··· Supplied entries
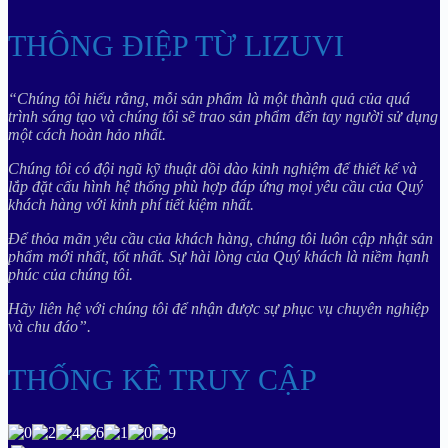
THÔNG ĐIỆP TỪ LIZUVI
“Chúng tôi hiểu rằng, mỗi sản phẩm là một thành quả của quá
trình sáng tạo và chúng tôi sẽ trao sản phẩm đến tay người sử dụng
một cách hoàn hảo nhất.
Chúng tôi có đội ngũ kỹ thuật dồi dào kinh nghiệm để thiết kế và
lắp đặt cấu hình hệ thống phù hợp đáp ứng mọi yêu cầu của Quý
khách hàng với kinh phí tiết kiệm nhất.
Để thỏa mãn yêu cầu của khách hàng, chúng tôi luôn cập nhật sản
phẩm mới nhất, tốt nhất. Sự hài lòng của Quý khách là niềm hạnh
phúc của chúng tôi.
Hãy liên hệ với chúng tôi để nhận được sự phục vụ chuyên nghiệp
và chu đáo”.
THỐNG KÊ TRUY CẬP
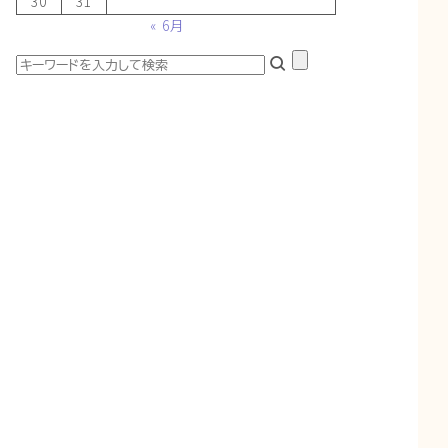
30
31
« 6月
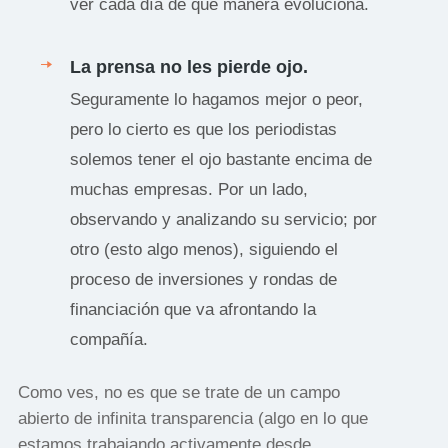
ver cada día de qué manera evoluciona.
La prensa no les pierde ojo.
Seguramente lo hagamos mejor o peor,
pero lo cierto es que los periodistas
solemos tener el ojo bastante encima de
muchas empresas. Por un lado,
observando y analizando su servicio; por
otro (esto algo menos), siguiendo el
proceso de inversiones y rondas de
financiación que va afrontando la
compañía.
Como ves, no es que se trate de un campo
abierto de infinita transparencia (algo en lo que
estamos trabajando activamente desde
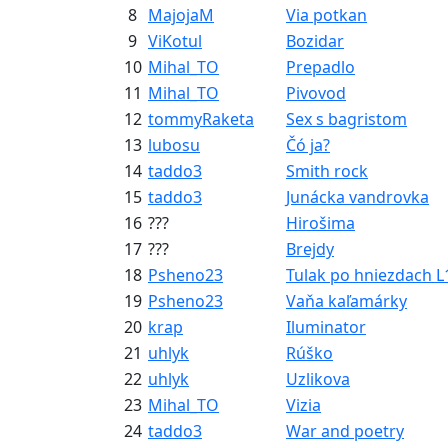
8
MajojaM
Via potkan
9
ViKotul
Bozidar
10
Mihal_TO
Prepadlo
11
Mihal_TO
Pivovod
12
tommyRaketa
Sex s bagristom
13
lubosu
Čó ja?
14
taddo3
Smith rock
15
taddo3
Junácka vandrovka
16
???
Hirošima
17
???
Brejdy
18
Psheno23
Tulak po hniezdach L
19
Psheno23
Vaňa kaľamárky
20
krap
Iluminator
21
uhlyk
Rúško
22
uhlyk
Uzlikova
23
Mihal_TO
Vizia
24
taddo3
War and poetry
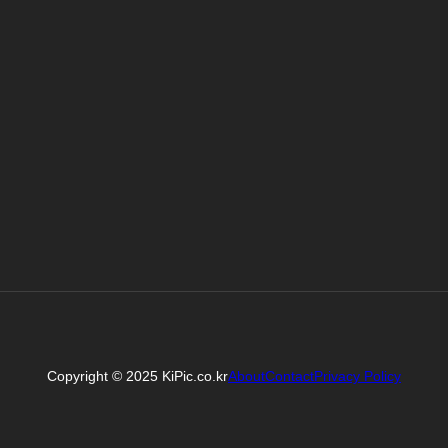
Copyright © 2025 KiPic.co.kr
About
Contact
Privacy Policy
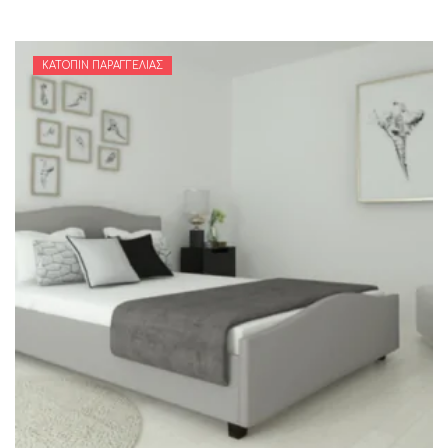
ΚΑΤΌΠΙΝ ΠΑΡΑΓΓΕΛΊΑΣ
······
Pictures stay out; copy every entry above exactly.

### Result of the exercise
THÔNG ĐIỆP TỪ LIZUVI
“Chúng tôi hiểu rằng, mỗi sản phẩm là một thành quả của quá
trình sáng tạo và chúng tôi sẽ trao sản phẩm đến tay người sử dụng
một cách hoàn hảo nhất.
Chúng tôi có đội ngũ kỹ thuật dồi dào kinh nghiệm để thiết kế và
lắp đặt cấu hình hệ thống phù hợp đáp ứng mọi yêu cầu của Quý
khách hàng với kinh phí tiết kiệm nhất.
Để thỏa mãn yêu cầu của khách hàng, chúng tôi luôn cập nhật sản
phẩm mới nhất, tốt nhất. Sự hài lòng của Quý khách là niềm hạnh
phúc của chúng tôi.
Hãy liên hệ với chúng tôi để nhận được sự phục vụ chuyên nghiệp
và chu đáo”.
THỐNG KÊ TRUY CẬP
30
31
« 6月
ver cada día de qué manera evoluciona.
La prensa no les pierde ojo.
Seguramente lo hagamos mejor o peor,
pero lo cierto es que los periodistas
solemos tener el ojo bastante encima de
muchas empresas. Por un lado,
observando y analizando su servicio; por
otro (esto algo menos), siguiendo el
proceso de inversiones y rondas de
financiación que va afrontando la
compañía.
Como ves, no es que se trate de un campo
abierto de infinita transparencia (algo en lo que
estamos trabajando activamente desde
8
MajojaM
Via potkan
9
ViKotul
Bozidar
10
Mihal_TO
Prepadlo
11
Mihal_TO
Pivovod
12
tommyRaketa
Sex s bagristom
13
lubosu
Čó ja?
14
taddo3
Smith rock
15
taddo3
Junácka vandrovka
16
???
Hirošima
17
???
Brejdy
18
Psheno23
Tulak po hniezdach L
19
Psheno23
Vaňa kaľamárky
20
krap
Iluminator
21
uhlyk
Rúško
22
uhlyk
Uzlikova
23
Mihal_TO
Vizia
24
taddo3
War and poetry
Copyright © 2025 KiPic.co.kr
About
Contact
Privacy Policy
ΚΑΤΌΠΙΝ ΠΑΡΑΓΓΕΛΊΑΣ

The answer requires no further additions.